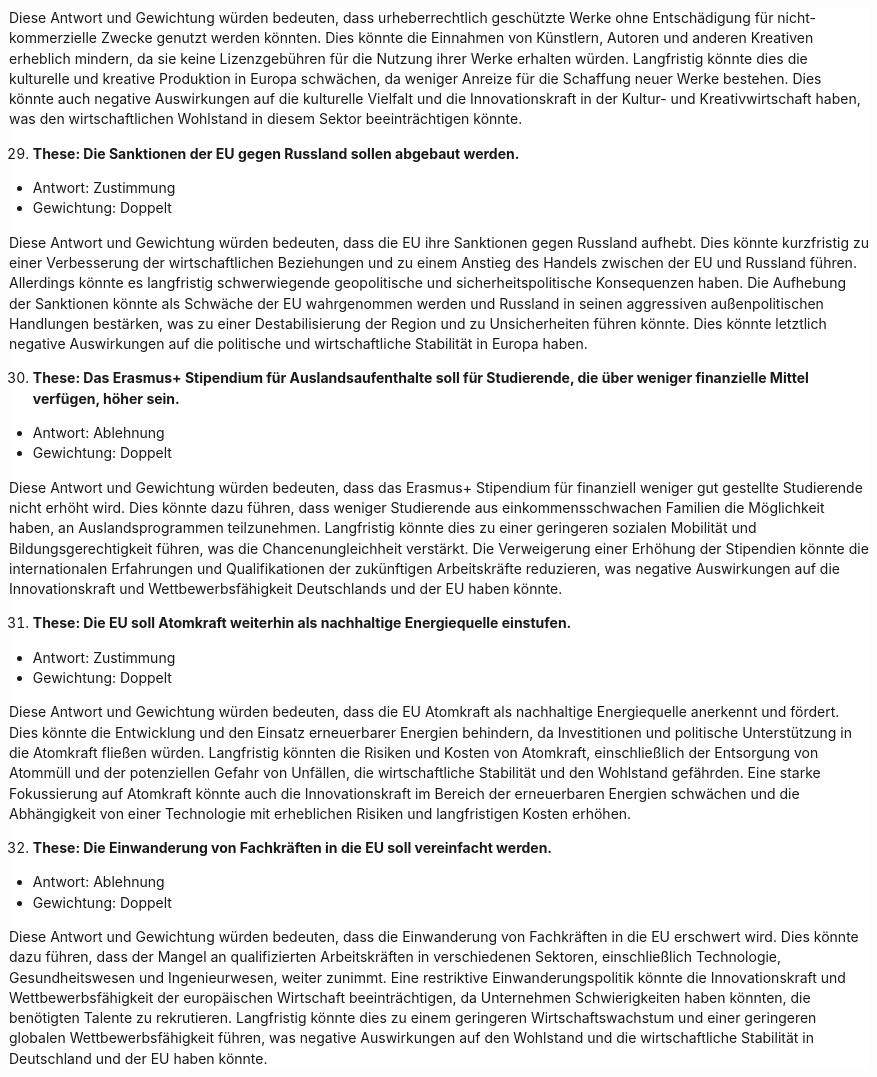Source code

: Diese Antwort und Gewichtung würden bedeuten, dass urheberrechtlich geschützte Werke ohne Entschädigung für nicht-kommerzielle Zwecke genutzt werden könnten. Dies könnte die Einnahmen von Künstlern, Autoren und anderen Kreativen erheblich mindern, da sie keine Lizenzgebühren für die Nutzung ihrer Werke erhalten würden. Langfristig könnte dies die kulturelle und kreative Produktion in Europa schwächen, da weniger Anreize für die Schaffung neuer Werke bestehen. Dies könnte auch negative Auswirkungen auf die kulturelle Vielfalt und die Innovationskraft in der Kultur- und Kreativwirtschaft haben, was den wirtschaftlichen Wohlstand in diesem Sektor beeinträchtigen könnte.



29. **These: Die Sanktionen der EU gegen Russland sollen abgebaut werden.**
  - Antwort: Zustimmung
  - Gewichtung: Doppelt

Diese Antwort und Gewichtung würden bedeuten, dass die EU ihre Sanktionen gegen Russland aufhebt. Dies könnte kurzfristig zu einer Verbesserung der wirtschaftlichen Beziehungen und zu einem Anstieg des Handels zwischen der EU und Russland führen. Allerdings könnte es langfristig schwerwiegende geopolitische und sicherheitspolitische Konsequenzen haben. Die Aufhebung der Sanktionen könnte als Schwäche der EU wahrgenommen werden und Russland in seinen aggressiven außenpolitischen Handlungen bestärken, was zu einer Destabilisierung der Region und zu Unsicherheiten führen könnte. Dies könnte letztlich negative Auswirkungen auf die politische und wirtschaftliche Stabilität in Europa haben.



30. **These: Das Erasmus+ Stipendium für Auslandsaufenthalte soll für Studierende, die über weniger finanzielle Mittel verfügen, höher sein.**
  - Antwort: Ablehnung
  - Gewichtung: Doppelt

Diese Antwort und Gewichtung würden bedeuten, dass das Erasmus+ Stipendium für finanziell weniger gut gestellte Studierende nicht erhöht wird. Dies könnte dazu führen, dass weniger Studierende aus einkommensschwachen Familien die Möglichkeit haben, an Auslandsprogrammen teilzunehmen. Langfristig könnte dies zu einer geringeren sozialen Mobilität und Bildungsgerechtigkeit führen, was die Chancenungleichheit verstärkt. Die Verweigerung einer Erhöhung der Stipendien könnte die internationalen Erfahrungen und Qualifikationen der zukünftigen Arbeitskräfte reduzieren, was negative Auswirkungen auf die Innovationskraft und Wettbewerbsfähigkeit Deutschlands und der EU haben könnte.



31. **These: Die EU soll Atomkraft weiterhin als nachhaltige Energiequelle einstufen.**
  - Antwort: Zustimmung
  - Gewichtung: Doppelt

Diese Antwort und Gewichtung würden bedeuten, dass die EU Atomkraft als nachhaltige Energiequelle anerkennt und fördert. Dies könnte die Entwicklung und den Einsatz erneuerbarer Energien behindern, da Investitionen und politische Unterstützung in die Atomkraft fließen würden. Langfristig könnten die Risiken und Kosten von Atomkraft, einschließlich der Entsorgung von Atommüll und der potenziellen Gefahr von Unfällen, die wirtschaftliche Stabilität und den Wohlstand gefährden. Eine starke Fokussierung auf Atomkraft könnte auch die Innovationskraft im Bereich der erneuerbaren Energien schwächen und die Abhängigkeit von einer Technologie mit erheblichen Risiken und langfristigen Kosten erhöhen.



32. **These: Die Einwanderung von Fachkräften in die EU soll vereinfacht werden.**
  - Antwort: Ablehnung
  - Gewichtung: Doppelt

Diese Antwort und Gewichtung würden bedeuten, dass die Einwanderung von Fachkräften in die EU erschwert wird. Dies könnte dazu führen, dass der Mangel an qualifizierten Arbeitskräften in verschiedenen Sektoren, einschließlich Technologie, Gesundheitswesen und Ingenieurwesen, weiter zunimmt. Eine restriktive Einwanderungspolitik könnte die Innovationskraft und Wettbewerbsfähigkeit der europäischen Wirtschaft beeinträchtigen, da Unternehmen Schwierigkeiten haben könnten, die benötigten Talente zu rekrutieren. Langfristig könnte dies zu einem geringeren Wirtschaftswachstum und einer geringeren globalen Wettbewerbsfähigkeit führen, was negative Auswirkungen auf den Wohlstand und die wirtschaftliche Stabilität in Deutschland und der EU haben könnte.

★ ★ ★ ★ ★

Omit any images, then output the listing exactly.

» Finished exercise
Source code

: Diese Antwort und Gewichtung würden bedeuten, dass urheberrechtlich geschützte Werke ohne Entschädigung für nicht-kommerzielle Zwecke genutzt werden könnten. Dies könnte die Einnahmen von Künstlern, Autoren und anderen Kreativen erheblich mindern, da sie keine Lizenzgebühren für die Nutzung ihrer Werke erhalten würden. Langfristig könnte dies die kulturelle und kreative Produktion in Europa schwächen, da weniger Anreize für die Schaffung neuer Werke bestehen. Dies könnte auch negative Auswirkungen auf die kulturelle Vielfalt und die Innovationskraft in der Kultur- und Kreativwirtschaft haben, was den wirtschaftlichen Wohlstand in diesem Sektor beeinträchtigen könnte.



29. **These: Die Sanktionen der EU gegen Russland sollen abgebaut werden.**
  - Antwort: Zustimmung
  - Gewichtung: Doppelt

Diese Antwort und Gewichtung würden bedeuten, dass die EU ihre Sanktionen gegen Russland aufhebt. Dies könnte kurzfristig zu einer Verbesserung der wirtschaftlichen Beziehungen und zu einem Anstieg des Handels zwischen der EU und Russland führen. Allerdings könnte es langfristig schwerwiegende geopolitische und sicherheitspolitische Konsequenzen haben. Die Aufhebung der Sanktionen könnte als Schwäche der EU wahrgenommen werden und Russland in seinen aggressiven außenpolitischen Handlungen bestärken, was zu einer Destabilisierung der Region und zu Unsicherheiten führen könnte. Dies könnte letztlich negative Auswirkungen auf die politische und wirtschaftliche Stabilität in Europa haben.



30. **These: Das Erasmus+ Stipendium für Auslandsaufenthalte soll für Studierende, die über weniger finanzielle Mittel verfügen, höher sein.**
  - Antwort: Ablehnung
  - Gewichtung: Doppelt

Diese Antwort und Gewichtung würden bedeuten, dass das Erasmus+ Stipendium für finanziell weniger gut gestellte Studierende nicht erhöht wird. Dies könnte dazu führen, dass weniger Studierende aus einkommensschwachen Familien die Möglichkeit haben, an Auslandsprogrammen teilzunehmen. Langfristig könnte dies zu einer geringeren sozialen Mobilität und Bildungsgerechtigkeit führen, was die Chancenungleichheit verstärkt. Die Verweigerung einer Erhöhung der Stipendien könnte die internationalen Erfahrungen und Qualifikationen der zukünftigen Arbeitskräfte reduzieren, was negative Auswirkungen auf die Innovationskraft und Wettbewerbsfähigkeit Deutschlands und der EU haben könnte.



31. **These: Die EU soll Atomkraft weiterhin als nachhaltige Energiequelle einstufen.**
  - Antwort: Zustimmung
  - Gewichtung: Doppelt

Diese Antwort und Gewichtung würden bedeuten, dass die EU Atomkraft als nachhaltige Energiequelle anerkennt und fördert. Dies könnte die Entwicklung und den Einsatz erneuerbarer Energien behindern, da Investitionen und politische Unterstützung in die Atomkraft fließen würden. Langfristig könnten die Risiken und Kosten von Atomkraft, einschließlich der Entsorgung von Atommüll und der potenziellen Gefahr von Unfällen, die wirtschaftliche Stabilität und den Wohlstand gefährden. Eine starke Fokussierung auf Atomkraft könnte auch die Innovationskraft im Bereich der erneuerbaren Energien schwächen und die Abhängigkeit von einer Technologie mit erheblichen Risiken und langfristigen Kosten erhöhen.



32. **These: Die Einwanderung von Fachkräften in die EU soll vereinfacht werden.**
  - Antwort: Ablehnung
  - Gewichtung: Doppelt

Diese Antwort und Gewichtung würden bedeuten, dass die Einwanderung von Fachkräften in die EU erschwert wird. Dies könnte dazu führen, dass der Mangel an qualifizierten Arbeitskräften in verschiedenen Sektoren, einschließlich Technologie, Gesundheitswesen und Ingenieurwesen, weiter zunimmt. Eine restriktive Einwanderungspolitik könnte die Innovationskraft und Wettbewerbsfähigkeit der europäischen Wirtschaft beeinträchtigen, da Unternehmen Schwierigkeiten haben könnten, die benötigten Talente zu rekrutieren. Langfristig könnte dies zu einem geringeren Wirtschaftswachstum und einer geringeren globalen Wettbewerbsfähigkeit führen, was negative Auswirkungen auf den Wohlstand und die wirtschaftliche Stabilität in Deutschland und der EU haben könnte.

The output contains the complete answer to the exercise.